Послушник вцепился в подрясник Данилы, широко от изумления раскрыв глаза. Младший иконописец, не сказав ни слова себе в оправдание, склонился в пояс перед лаявшим его монахом.
Старик, стуча тростью, убрался.
– И зачем ты, Алешка, за Феофаном увязался? – повернувшись, спросил Андрей. Он был весел. – Зачем подслушивал?
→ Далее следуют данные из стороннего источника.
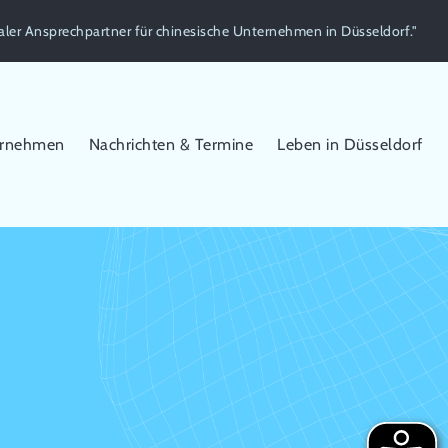
aler Ansprechpartner für chinesische Unternehmen in Düsseldorf."
ernehmen
Nachrichten & Termine
Leben in Düsseldorf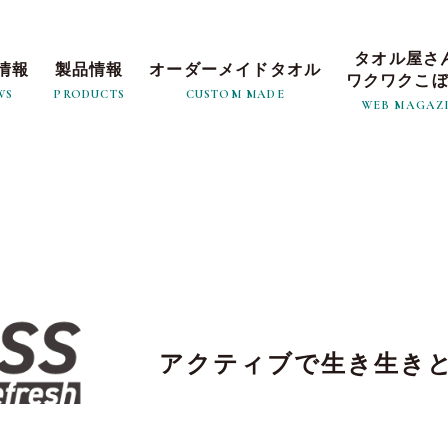
タオル屋さ
情報
製品情報
オーダーメイドタオル
ワクワクこ
WS
PRODUCTS
CUSTOM MADE
WEB MAGAZ
アクティブで生き生き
– Так сказали, будто сам Феофан Гречин здесь, – засопел отрок, все еще переживая, – я и хотел поглядеть. Это для вас он знакомец. А я в Новгороде его росписи видел. Помирать буду – не забуду того блистанья, каким его праведники светятся. Будто молниями насквозь пронзены!
– Он давно так не пишет, – сказал Данила, надевая клобук.
– Отчего?
– Отчего, Андрей? – переспросил Данила, обернувшись у двери.
– Феофан к небу вопрошал. А ответа не услыхал. Свеча погасла… Данила!
– Да знаю, знаю, – откликнулся тот из сеней. – Лазорь нужна. Куда ж без нее…
Над монастырем плыл хриплый звон клепала, сзывавший на молитву. От Москвы, накрытой лиловой теменью туч, докатывалось громовое ворчанье.
5.
Гончары в Москве издавна селились у реки, ближе к воде, которой требовало ремесло. Но гончарный конец на посаде не стоял на месте. Росла Москва, раздвигался Великий посад, и гончары с течением времени перемещались все дальше от Кремля. Нынче они занимали местность, звавшуюся Острый угол – между поречьем с купеческими пристанями и краем посада, за церковью Николы Мокрого. Дальше за ними, подпирая посадскую городьбу, селились только кожеделы, распространявшие вокруг такой запах, что жить поблизости никто больше не соглашался.